Throughout his years on and beyond the pool deck at UC Berkeley, Pete Cutino worked tirelessly on promoting and raising funds for Cal Aquatics - to perpetuate the success he had built there. Along with Rick Cronk, Pete founded the "Splash Club," which consisted of supporters of the men's water polo and swimming teams at Cal. More recently, Pete was a driving force, along with Rick Cronk, Peter Schnugg, and many others, in establishing the "Friends of Cal Aquatics," a broader-based support group which continues to seek philanthropic support in order to insure that Cal's championship men's and women's water polo and swimming teams will have world-class training and competition facilities.
Via reader MV Bear
Watching him at the edge of pool was like watching a Bear in a Cage; you didn't want to mess with him. In the 80's Cal Water Polo was the ONLY sport that you felt like we were superior.

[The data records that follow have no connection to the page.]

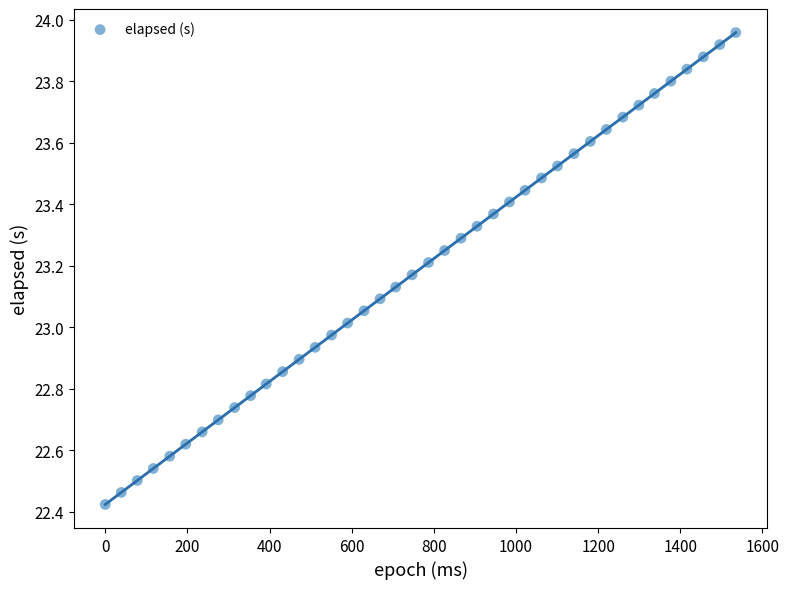

What is the range of Y values (max minus min)?

1.5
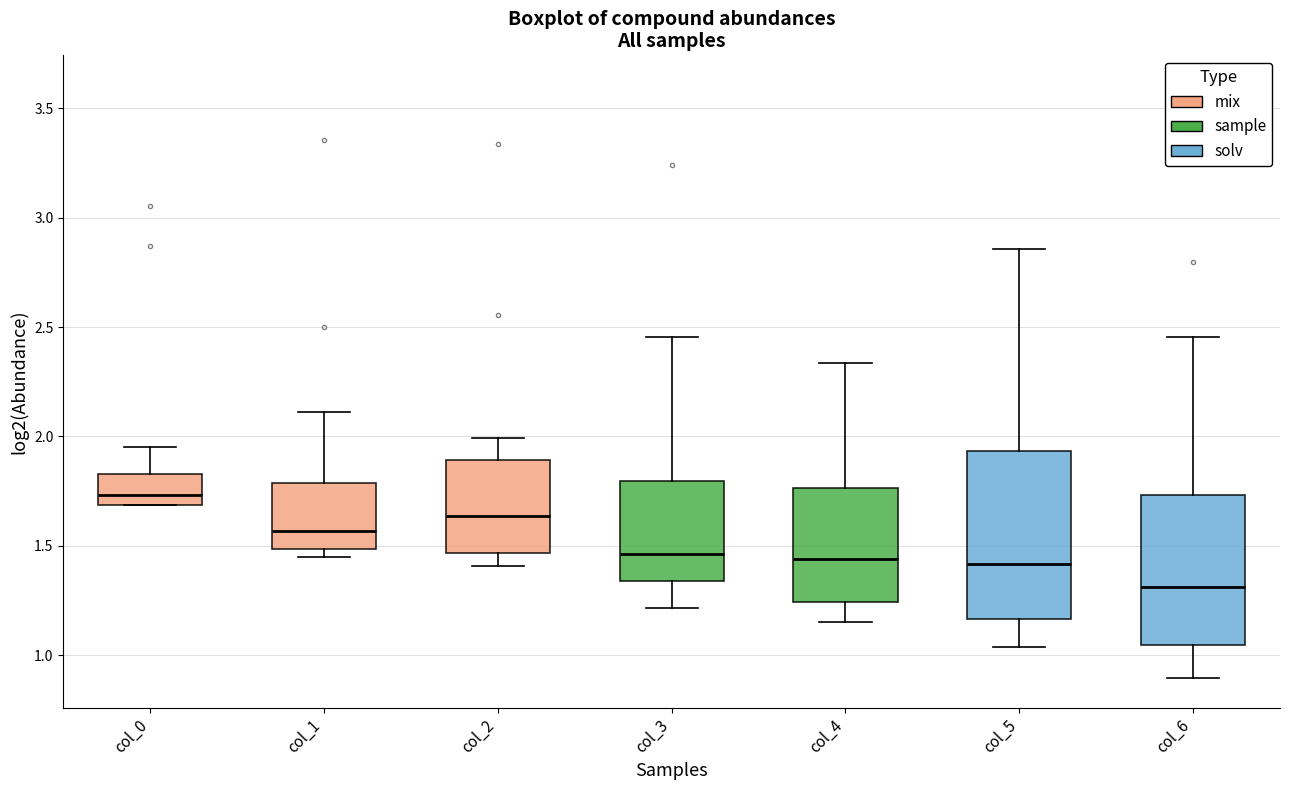

Reading left to right, transcribe this box plot: for each box, give where its median line is, the range the box spans, and where its two whiskers end, as read against the y-axis. The values are not printed on the chart, so give them approximately, as read against the axis.

col_0: median 1.75, box 1.70 to 1.85, whiskers 1.70 to 1.95
col_1: median 1.55, box 1.50 to 1.80, whiskers 1.45 to 2.10
col_2: median 1.65, box 1.45 to 1.90, whiskers 1.40 to 2.00
col_3: median 1.45, box 1.35 to 1.80, whiskers 1.20 to 2.45
col_4: median 1.45, box 1.25 to 1.75, whiskers 1.15 to 2.35
col_5: median 1.40, box 1.15 to 1.95, whiskers 1.05 to 2.85
col_6: median 1.30, box 1.05 to 1.75, whiskers 0.90 to 2.45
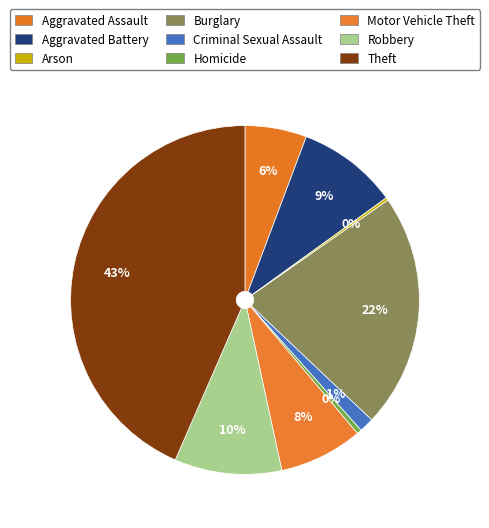

Is it true that Criminal Sexual Assault is 7% of the pie?

False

Pete Cutino was frequently honored as an educator and coach, and was presented with the U.S. Congressional Award by the Honorable Leon E. Panetta. Pete received the Distinguished Alumnus-of-the-Year from Cal Poly, and he was also inducted into 8 Halls of Fame. Cutino coached 68 All-Americans, six Pac-10 and NCAA Players of the Year, and five Olympians. "He taught us that anything worth accomplishing would not come without discomfort," recalls Kirk Everist, who played for Cutino at Cal and is now the head coach there. "And he was always there to administer the discomfort." A few quotes fromPete: 1. "The opportunity to compete in sports is short-lived, and to compete at this level is truly extraordinary. So it is important to pause and reflect on the values and principles inherent in what you do. These principles can, depending on you, guide your future." 2. "If you are a champion, you become the standard, the target, and that is as it should be - in order for you to constantly develop towards excellence." 3. "Do not trade long-term values like character and dignity for temporary bravado and the in-your-face mentality."